Background: My class has $10$ students and $3$ tables; naturally, the students are distributed with $3, 3,$ and $4$ seated at the individual tables. On the second day of class, students sat in the same seats as on day one; I asked them to reseat themselves so that they could sit with new people.
Since there are $4$ students at one table and only $3$ total tables, we know by the pigeonhole principle that at least one pair of students will still be seated together after the reseating. In fact, such a reseating (only one pair of students still seated together) is attainable: the students quickly achieved as much!

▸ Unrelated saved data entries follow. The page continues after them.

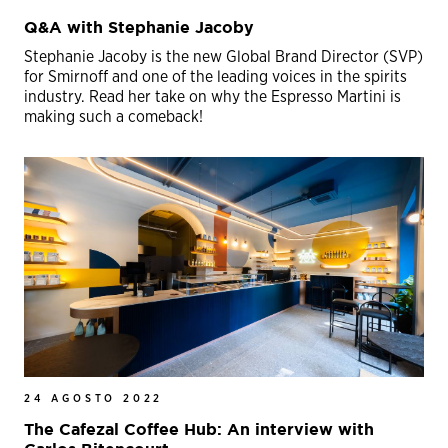
Q&A with Stephanie Jacoby
Stephanie Jacoby is the new Global Brand Director (SVP)
for Smirnoff and one of the leading voices in the spirits
industry. Read her take on why the Espresso Martini is
making such a comeback!
24 AGOSTO 2022
The Cafezal Coffee Hub: An interview with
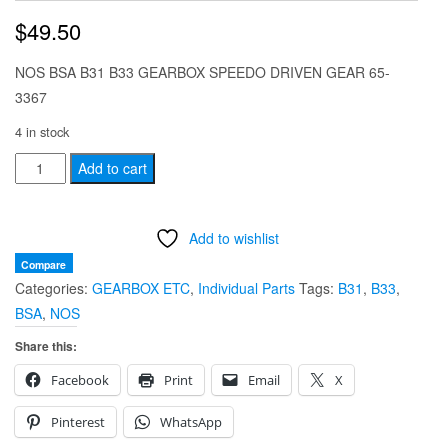
$
49.50
NOS BSA B31 B33 GEARBOX SPEEDO DRIVEN GEAR 65-
3367
4 in stock
NOS
Add to cart
BSA
B31
Add to wishlist
B33
EARLY
Compare
Categories:
GEARBOX ETC
,
Individual Parts
Tags:
B31
,
B33
,
GEARBOX
BSA
,
NOS
SPEEDO
DRIVEN
Share this:
GEAR
Facebook
Print
Email
X
65-
3367
Pinterest
WhatsApp
quantity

Foreground: What are the natural notions of mixedness that one uses in similar scenarios for subsequent days? Asking with greater generality, suppose that there are $N$ students with their seats distributed among $k$ tables, each of which contains (on all days) $n_1, \ldots, n_k$ students, respectively, where $\sum n_i = N$.
(In the background case: $N = 10; n_1 = 3, n_2 = 3, n_3 = 4$.)
Question: What sort of literature exists on measuring how mixed up a seating arrangement is (as compared to all previous days), and how does one maximize the mixedness moving forward?
If necessary, I am okay with certain assumptions on the $n_i$; surely they should all be positive, and, at least initially, I am okay with them being assumed equal. (Though this will only be possible if $k$ divides $N$, which is not the case in my class!)
References addressing the general problem or solutions for particular cases (e.g., $10$ students at $3$ tables) would all be welcomed.
This definitely sounds like a variation on Kirkman's schoolgirl problem; the original problem had $N = 15$, $n_{1}=\dots=n_{5}=3$, and it was desired that, for seven days in succession, no two girls were "seated at the same table" twice. For general $N = 3k+3$ (all table sizes $=3$, successive $(1/2)(N-1)$ days), solutions are given by Steiner triple systems admitting a parallelism; similar problems have been looked at for table size 4.
If you are just looking at two days, you can think of having a complete graph on $N$ vertices; now color edges red when kids sit at a table together on the first day, you will get complete graphs of size $n_{1}, \ldots, n_{k}$. For the second day, you want to embed these subgraphs again, reusing as few edges as possible. I'm guessing you will always be able to obtain the theoretical minimum using a greedy algorithm.